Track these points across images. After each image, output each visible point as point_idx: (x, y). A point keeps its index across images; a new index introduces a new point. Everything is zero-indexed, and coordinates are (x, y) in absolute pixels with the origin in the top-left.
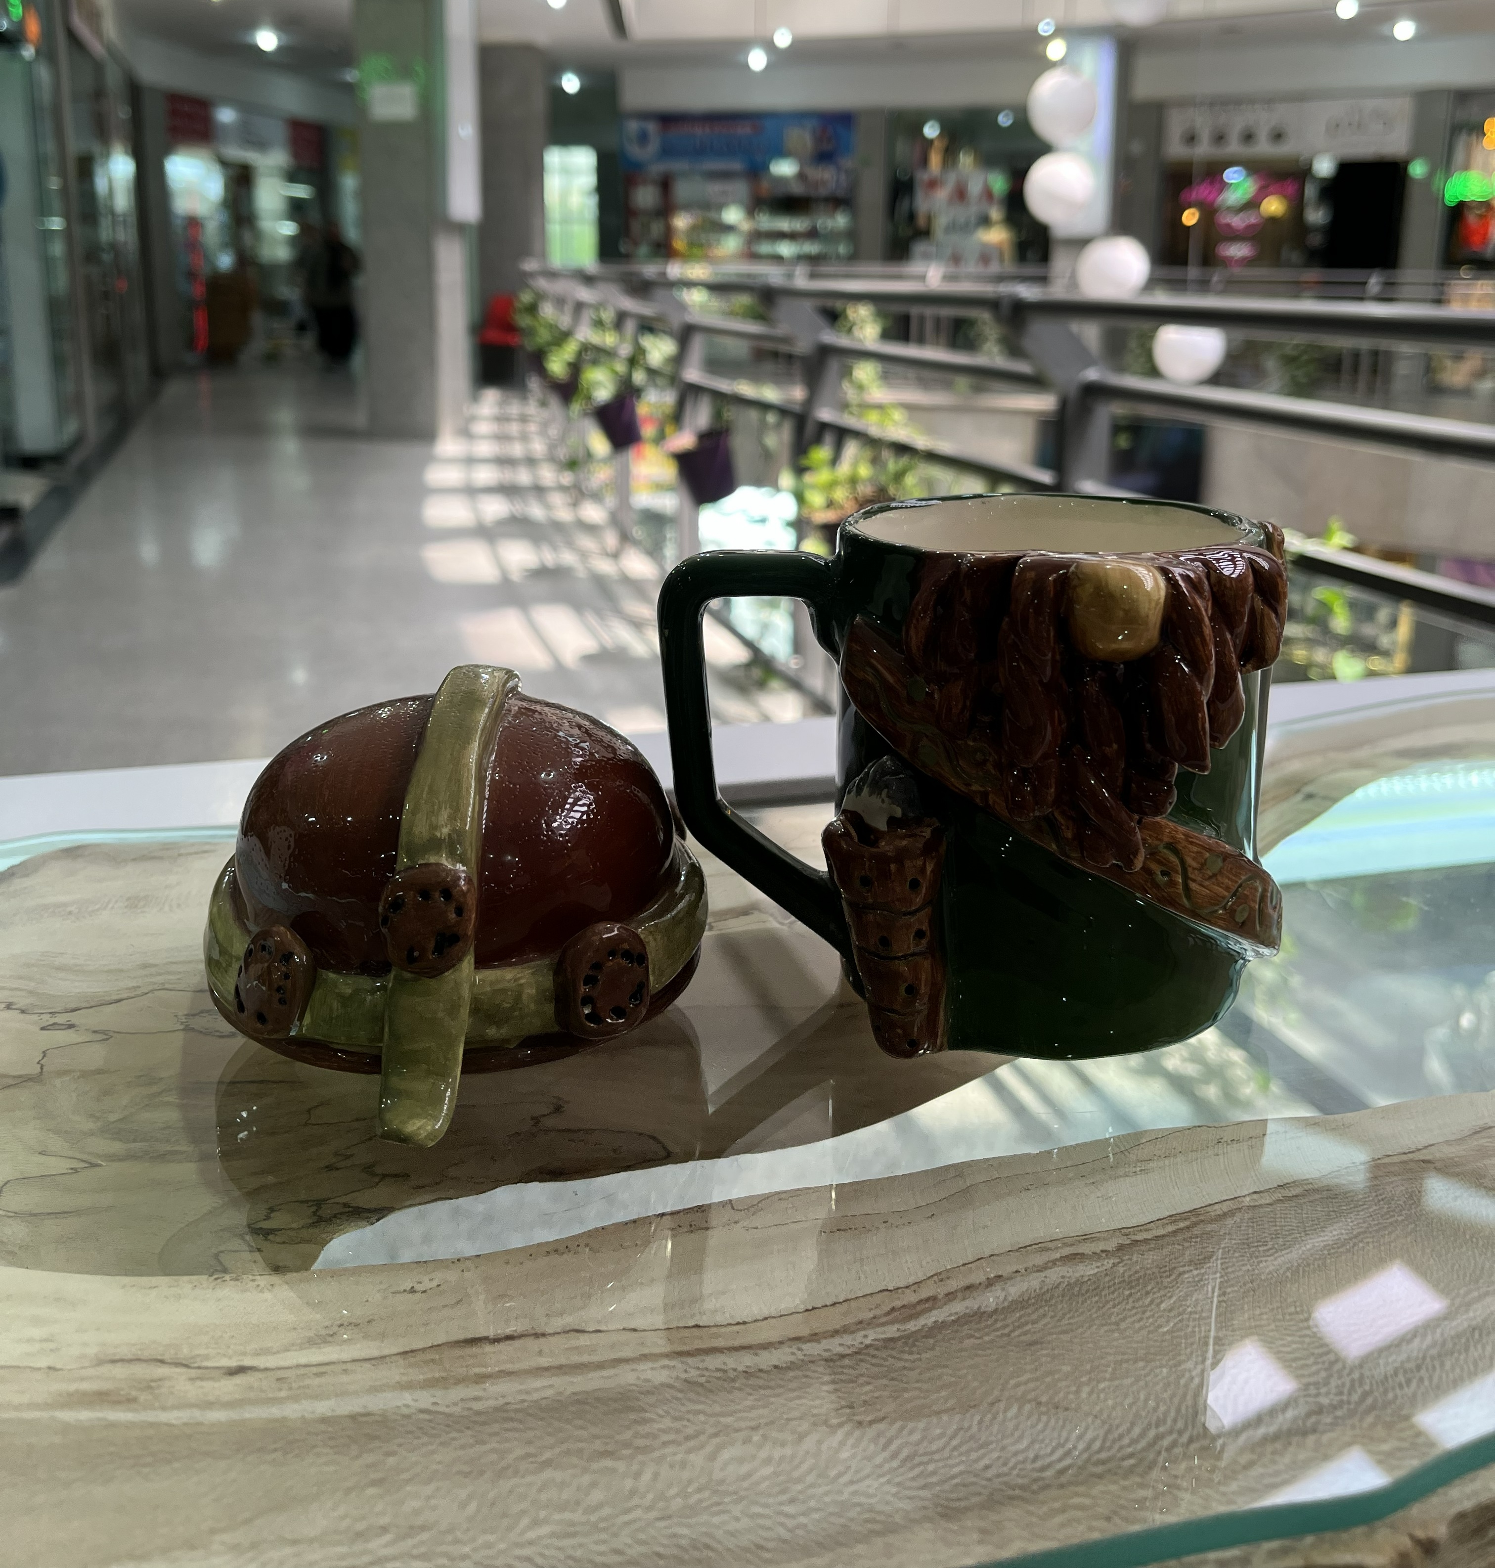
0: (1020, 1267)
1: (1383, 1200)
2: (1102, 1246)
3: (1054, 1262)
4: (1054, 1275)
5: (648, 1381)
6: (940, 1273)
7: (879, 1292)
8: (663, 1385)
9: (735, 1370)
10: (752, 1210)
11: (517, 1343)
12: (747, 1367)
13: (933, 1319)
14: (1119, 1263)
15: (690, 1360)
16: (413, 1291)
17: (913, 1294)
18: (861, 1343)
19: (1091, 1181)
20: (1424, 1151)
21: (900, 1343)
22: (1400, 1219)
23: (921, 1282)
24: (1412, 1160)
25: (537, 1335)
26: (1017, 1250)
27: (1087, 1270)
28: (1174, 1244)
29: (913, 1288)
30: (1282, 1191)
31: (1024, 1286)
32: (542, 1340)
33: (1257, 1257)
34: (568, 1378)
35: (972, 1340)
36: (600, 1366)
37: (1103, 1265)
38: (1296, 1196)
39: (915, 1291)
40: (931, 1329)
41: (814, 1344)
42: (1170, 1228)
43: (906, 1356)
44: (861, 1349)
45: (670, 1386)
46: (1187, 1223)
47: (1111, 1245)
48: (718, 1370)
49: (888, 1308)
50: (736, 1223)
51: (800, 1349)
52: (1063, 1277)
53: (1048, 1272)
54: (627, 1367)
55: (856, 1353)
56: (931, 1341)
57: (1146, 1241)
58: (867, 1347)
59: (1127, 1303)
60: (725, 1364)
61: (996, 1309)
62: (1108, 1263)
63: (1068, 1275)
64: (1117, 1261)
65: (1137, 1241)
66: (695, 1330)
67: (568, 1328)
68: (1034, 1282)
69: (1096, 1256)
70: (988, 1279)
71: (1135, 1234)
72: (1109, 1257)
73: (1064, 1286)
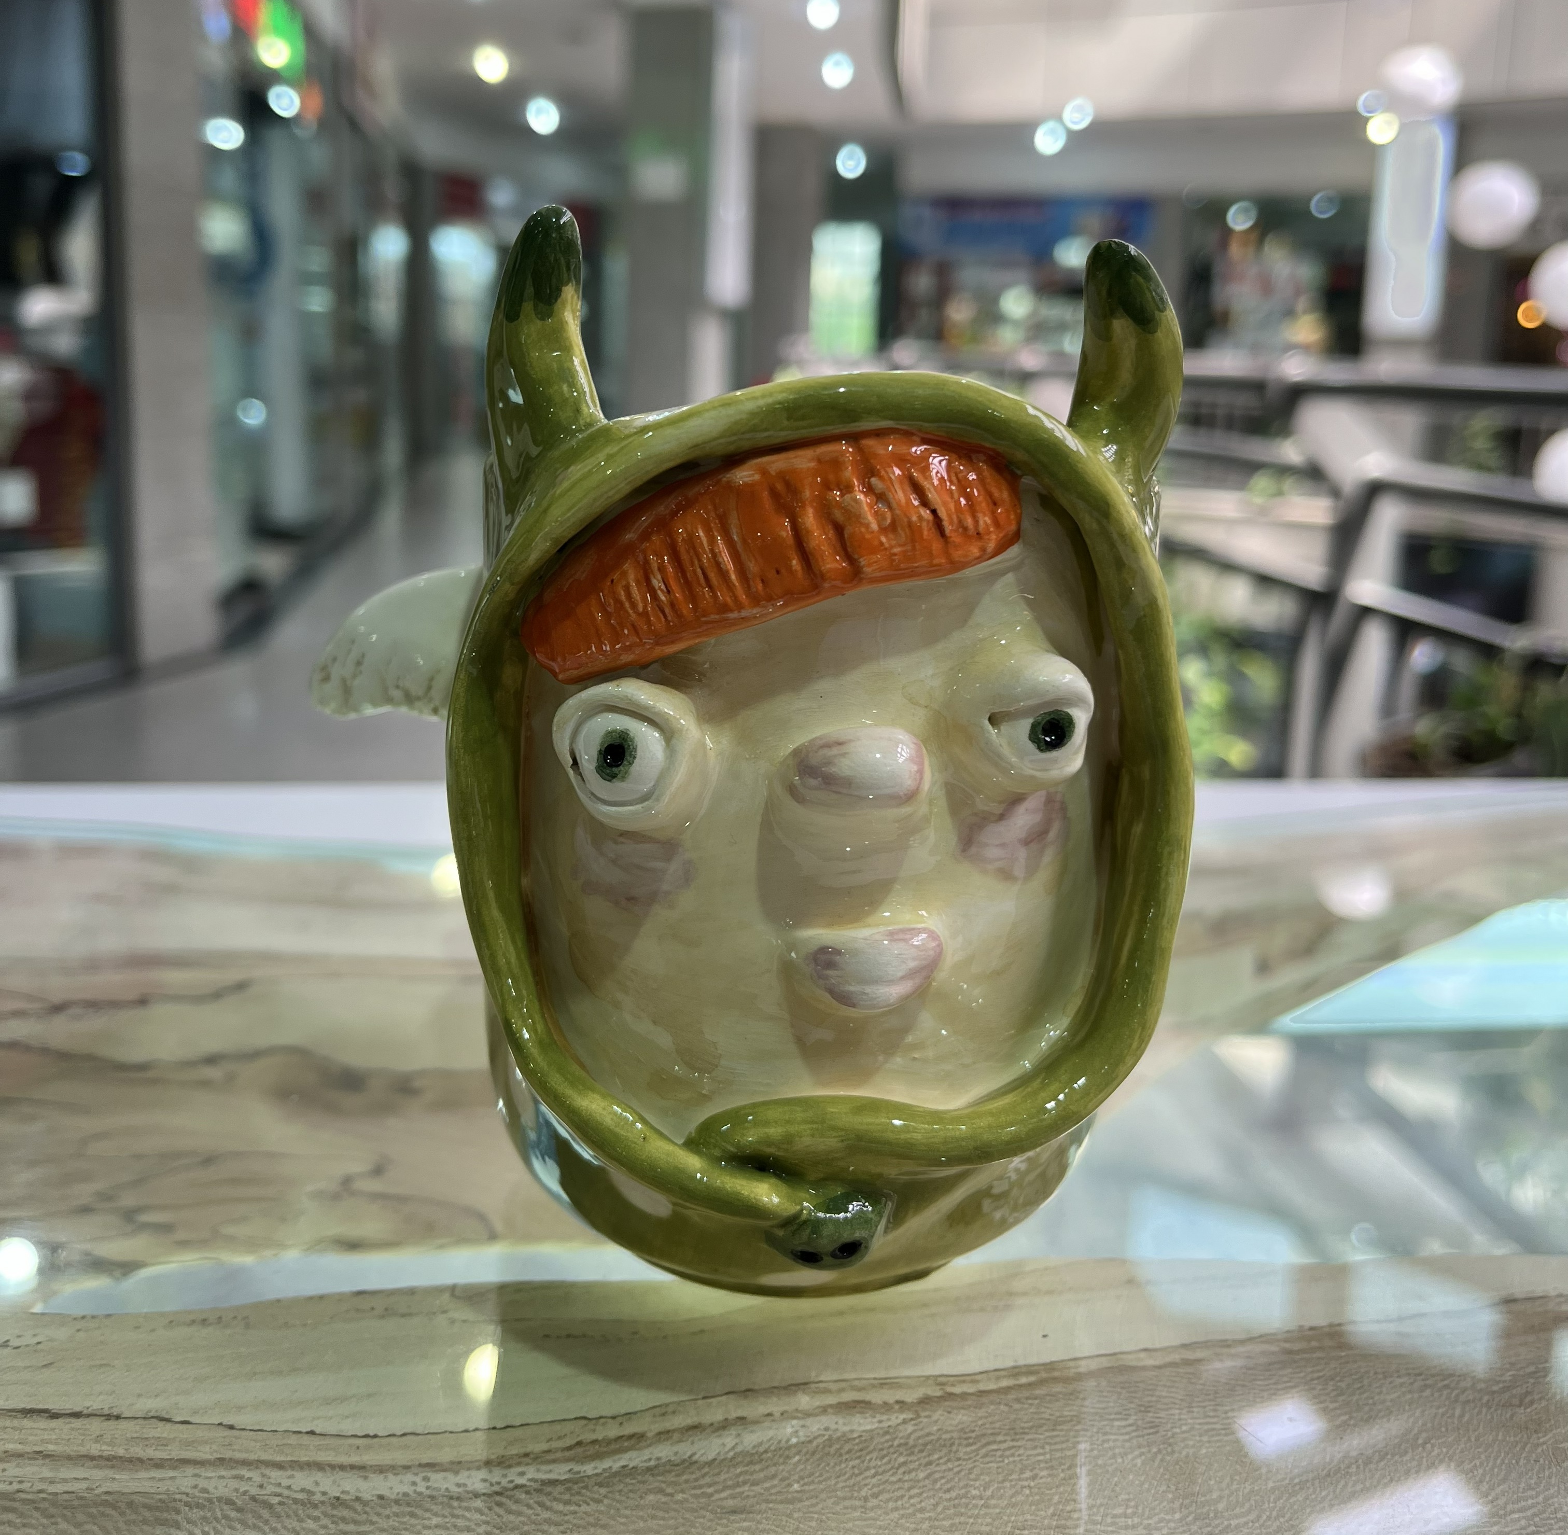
0: (776, 1410)
2: (900, 1395)
3: (824, 1410)
4: (816, 1426)
5: (205, 1491)
7: (576, 1419)
8: (219, 1499)
9: (324, 1493)
10: (475, 1299)
11: (77, 1423)
12: (343, 1492)
13: (623, 1463)
14: (912, 1419)
15: (275, 1474)
17: (617, 1426)
18: (512, 1481)
21: (560, 1488)
25: (108, 1417)
26: (784, 1389)
27: (862, 1424)
28: (1000, 1403)
29: (619, 1420)
30: (1184, 1351)
31: (771, 1433)
32: (112, 1423)
33: (1105, 1434)
34: (110, 1473)
35: (659, 1496)
36: (159, 1464)
37: (889, 1420)
38: (1198, 1360)
39: (621, 1424)
40: (615, 1474)
41: (449, 1475)
42: (1005, 1383)
43: (560, 1507)
44: (506, 1489)
45: (230, 1502)
46: (1032, 1379)
47: (911, 1396)
48: (303, 1490)
49: (574, 1442)
50: (445, 1312)
51: (426, 1479)
52: (827, 1429)
53: (808, 1422)
54: (190, 1470)
55: (497, 1493)
56: (603, 1491)
57: (964, 1396)
58: (517, 1487)
59: (892, 1475)
60: (317, 1484)
61: (715, 1460)
62: (896, 1418)
63: (833, 1426)
64: (910, 1416)
65: (951, 1394)
66: (306, 1437)
67: (151, 1414)
68: (783, 1430)
69: (886, 1407)
70: (726, 1419)
71: (953, 1385)
72: (901, 1410)
73: (820, 1440)
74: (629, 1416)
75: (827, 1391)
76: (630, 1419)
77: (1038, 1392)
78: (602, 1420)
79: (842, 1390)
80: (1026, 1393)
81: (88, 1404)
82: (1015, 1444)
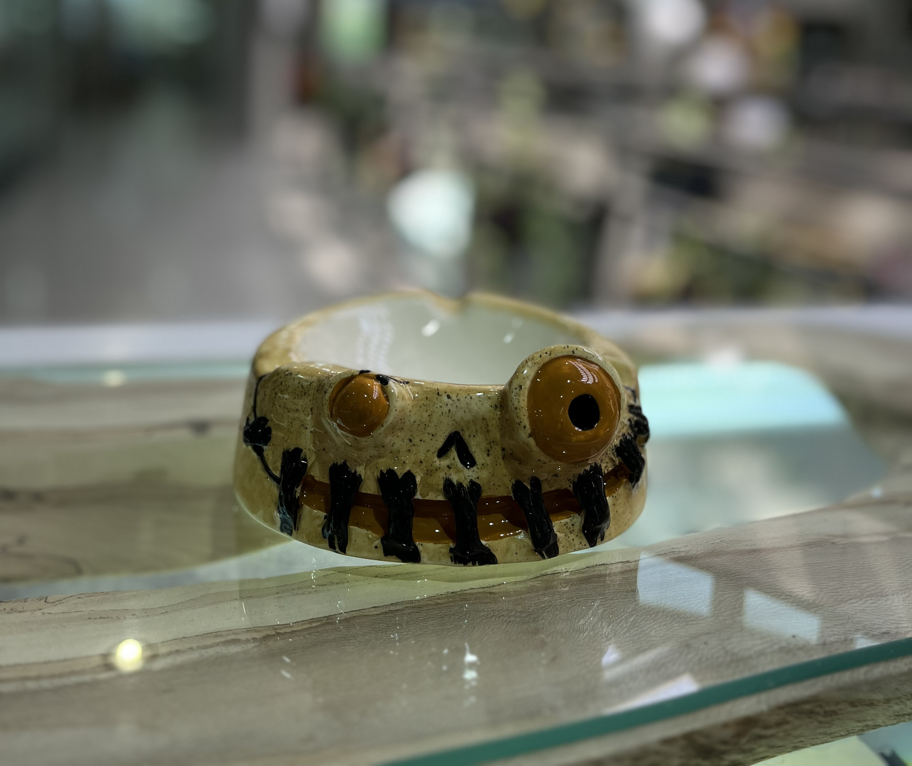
0: (194, 646)
1: (448, 614)
2: (255, 635)
3: (218, 644)
4: (211, 652)
10: (57, 603)
14: (257, 646)
19: (279, 596)
20: (497, 587)
22: (450, 627)
24: (483, 592)
26: (201, 636)
27: (233, 649)
28: (300, 636)
30: (391, 607)
31: (188, 657)
33: (345, 646)
37: (246, 647)
38: (397, 610)
42: (305, 626)
46: (319, 623)
47: (259, 636)
50: (40, 609)
52: (217, 653)
53: (209, 650)
57: (285, 633)
62: (251, 645)
63: (221, 652)
64: (258, 644)
65: (279, 634)
68: (195, 656)
69: (247, 641)
71: (280, 629)
72: (254, 642)
73: (213, 658)
75: (222, 636)
77: (320, 629)
79: (229, 635)
80: (313, 630)
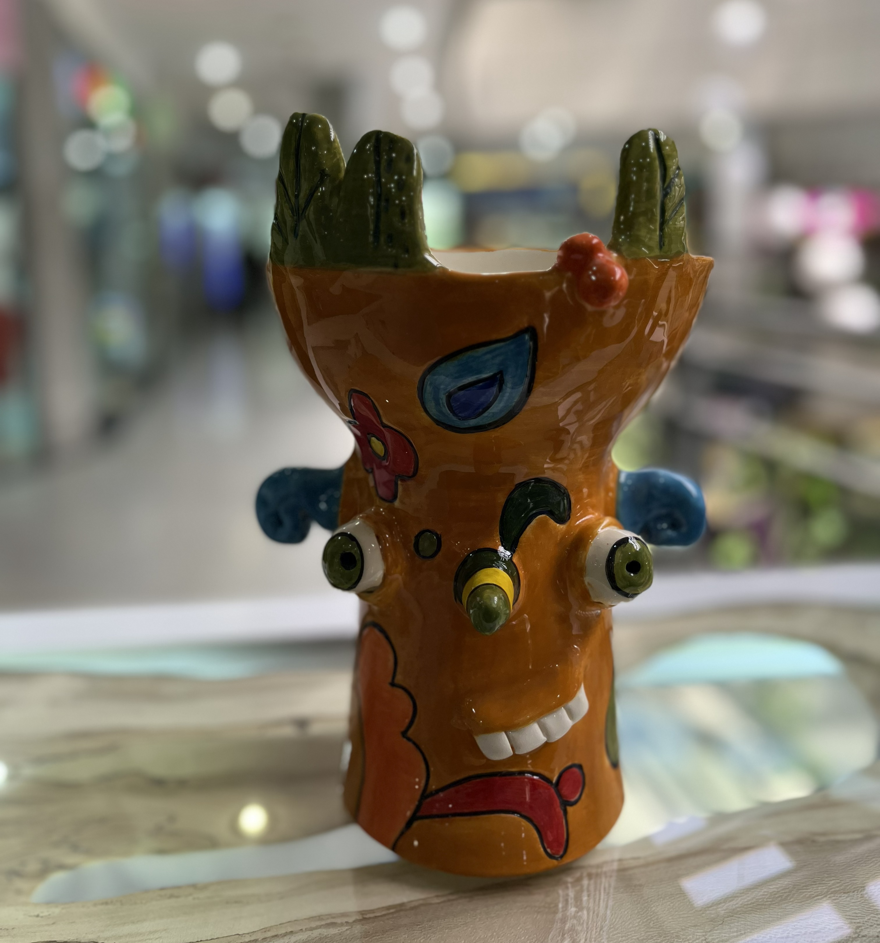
0: (303, 928)
2: (348, 919)
4: (316, 933)
6: (267, 928)
7: (235, 935)
10: (202, 888)
14: (349, 929)
16: (38, 916)
17: (249, 936)
23: (255, 932)
26: (308, 919)
27: (332, 931)
28: (380, 921)
29: (250, 934)
31: (301, 937)
33: (414, 931)
37: (342, 929)
39: (250, 936)
42: (384, 913)
46: (394, 910)
47: (351, 920)
50: (191, 895)
52: (320, 934)
53: (314, 931)
57: (370, 918)
62: (344, 929)
64: (350, 927)
65: (366, 919)
67: (91, 941)
68: (304, 936)
70: (286, 932)
71: (367, 914)
72: (346, 926)
73: (317, 938)
74: (253, 933)
75: (322, 919)
76: (253, 934)
77: (395, 915)
78: (244, 935)
79: (328, 919)
80: (391, 916)
81: (69, 938)
82: (382, 936)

+++++

■ TASK ITEM
Please write out every line of the records above as a numbered list, skipping blank lines and leaving out the pictures.

■ WRITTEN ANSWER
1. Track these points across images. After each image, output each visible point as point_idx: (x, y). A point keeps its index across images; a new index introduces a new point. Everything is zero-indexed, and coordinates are (x, y) in absolute pixels with the origin in the top-left.
2. 0: (1020, 1267)
3. 1: (1383, 1200)
4. 2: (1102, 1246)
5. 3: (1054, 1262)
6. 4: (1054, 1275)
7. 5: (648, 1381)
8. 6: (940, 1273)
9. 7: (879, 1292)
10. 8: (663, 1385)
11. 9: (735, 1370)
12. 10: (752, 1210)
13. 11: (517, 1343)
14. 12: (747, 1367)
15. 13: (933, 1319)
16. 14: (1119, 1263)
17. 15: (690, 1360)
18. 16: (413, 1291)
19. 17: (913, 1294)
20. 18: (861, 1343)
21. 19: (1091, 1181)
22. 20: (1424, 1151)
23. 21: (900, 1343)
24. 22: (1400, 1219)
25. 23: (921, 1282)
26. 24: (1412, 1160)
27. 25: (537, 1335)
28. 26: (1017, 1250)
29. 27: (1087, 1270)
30. 28: (1174, 1244)
31. 29: (913, 1288)
32. 30: (1282, 1191)
33. 31: (1024, 1286)
34. 32: (542, 1340)
35. 33: (1257, 1257)
36. 34: (568, 1378)
37. 35: (972, 1340)
38. 36: (600, 1366)
39. 37: (1103, 1265)
40. 38: (1296, 1196)
41. 39: (915, 1291)
42. 40: (931, 1329)
43. 41: (814, 1344)
44. 42: (1170, 1228)
45. 43: (906, 1356)
46. 44: (861, 1349)
47. 45: (670, 1386)
48. 46: (1187, 1223)
49. 47: (1111, 1245)
50. 48: (718, 1370)
51. 49: (888, 1308)
52. 50: (736, 1223)
53. 51: (800, 1349)
54. 52: (1063, 1277)
55. 53: (1048, 1272)
56. 54: (627, 1367)
57. 55: (856, 1353)
58. 56: (931, 1341)
59. 57: (1146, 1241)
60. 58: (867, 1347)
61. 59: (1127, 1303)
62. 60: (725, 1364)
63. 61: (996, 1309)
64. 62: (1108, 1263)
65. 63: (1068, 1275)
66. 64: (1117, 1261)
67. 65: (1137, 1241)
68. 66: (695, 1330)
69. 67: (568, 1328)
70. 68: (1034, 1282)
71. 69: (1096, 1256)
72. 70: (988, 1279)
73. 71: (1135, 1234)
74. 72: (1109, 1257)
75. 73: (1064, 1286)
76. 0: (776, 1410)
77. 2: (900, 1395)
78. 3: (824, 1410)
79. 4: (816, 1426)
80. 5: (205, 1491)
81. 7: (576, 1419)
82. 8: (219, 1499)
83. 9: (324, 1493)
84. 10: (475, 1299)
85. 11: (77, 1423)
86. 12: (343, 1492)
87. 13: (623, 1463)
88. 14: (912, 1419)
89. 15: (275, 1474)
90. 17: (617, 1426)
91. 18: (512, 1481)
92. 21: (560, 1488)
93. 25: (108, 1417)
94. 26: (784, 1389)
95. 27: (862, 1424)
96. 28: (1000, 1403)
97. 29: (619, 1420)
98. 30: (1184, 1351)
99. 31: (771, 1433)
100. 32: (112, 1423)
101. 33: (1105, 1434)
102. 34: (110, 1473)
103. 35: (659, 1496)
104. 36: (159, 1464)
105. 37: (889, 1420)
106. 38: (1198, 1360)
107. 39: (621, 1424)
108. 40: (615, 1474)
109. 41: (449, 1475)
110. 42: (1005, 1383)
111. 43: (560, 1507)
112. 44: (506, 1489)
113. 45: (230, 1502)
114. 46: (1032, 1379)
115. 47: (911, 1396)
116. 48: (303, 1490)
117. 49: (574, 1442)
118. 50: (445, 1312)
119. 51: (426, 1479)
120. 52: (827, 1429)
121. 53: (808, 1422)
122. 54: (190, 1470)
123. 55: (497, 1493)
124. 56: (603, 1491)
125. 57: (964, 1396)
126. 58: (517, 1487)
127. 59: (892, 1475)
128. 60: (317, 1484)
129. 61: (715, 1460)
130. 62: (896, 1418)
131. 63: (833, 1426)
132. 64: (910, 1416)
133. 65: (951, 1394)
134. 66: (306, 1437)
135. 67: (151, 1414)
136. 68: (783, 1430)
137. 69: (886, 1407)
138. 70: (726, 1419)
139. 71: (953, 1385)
140. 72: (901, 1410)
141. 73: (820, 1440)
142. 74: (629, 1416)
143. 75: (827, 1391)
144. 76: (630, 1419)
145. 77: (1038, 1392)
146. 78: (602, 1420)
147. 79: (842, 1390)
148. 80: (1026, 1393)
149. 81: (88, 1404)
150. 82: (1015, 1444)
151. 0: (194, 646)
152. 1: (448, 614)
153. 2: (255, 635)
154. 3: (218, 644)
155. 4: (211, 652)
156. 10: (57, 603)
157. 14: (257, 646)
158. 19: (279, 596)
159. 20: (497, 587)
160. 22: (450, 627)
161. 24: (483, 592)
162. 26: (201, 636)
163. 27: (233, 649)
164. 28: (300, 636)
165. 30: (391, 607)
166. 31: (188, 657)
167. 33: (345, 646)
168. 37: (246, 647)
169. 38: (397, 610)
170. 42: (305, 626)
171. 46: (319, 623)
172. 47: (259, 636)
173. 50: (40, 609)
174. 52: (217, 653)
175. 53: (209, 650)
176. 57: (285, 633)
177. 62: (251, 645)
178. 63: (221, 652)
179. 64: (258, 644)
180. 65: (279, 634)
181. 68: (195, 656)
182. 69: (247, 641)
183. 71: (280, 629)
184. 72: (254, 642)
185. 73: (213, 658)
186. 75: (222, 636)
187. 77: (320, 629)
188. 79: (229, 635)
189. 80: (313, 630)
190. 0: (303, 928)
191. 2: (348, 919)
192. 4: (316, 933)
193. 6: (267, 928)
194. 7: (235, 935)
195. 10: (202, 888)
196. 14: (349, 929)
197. 16: (38, 916)
198. 17: (249, 936)
199. 23: (255, 932)
200. 26: (308, 919)
201. 27: (332, 931)
202. 28: (380, 921)
203. 29: (250, 934)
204. 31: (301, 937)
205. 33: (414, 931)
206. 37: (342, 929)
207. 39: (250, 936)
208. 42: (384, 913)
209. 46: (394, 910)
210. 47: (351, 920)
211. 50: (191, 895)
212. 52: (320, 934)
213. 53: (314, 931)
214. 57: (370, 918)
215. 62: (344, 929)
216. 64: (350, 927)
217. 65: (366, 919)
218. 67: (91, 941)
219. 68: (304, 936)
220. 70: (286, 932)
221. 71: (367, 914)
222. 72: (346, 926)
223. 73: (317, 938)
224. 74: (253, 933)
225. 75: (322, 919)
226. 76: (253, 934)
227. 77: (395, 915)
228. 78: (244, 935)
229. 79: (328, 919)
230. 80: (391, 916)
231. 81: (69, 938)
232. 82: (382, 936)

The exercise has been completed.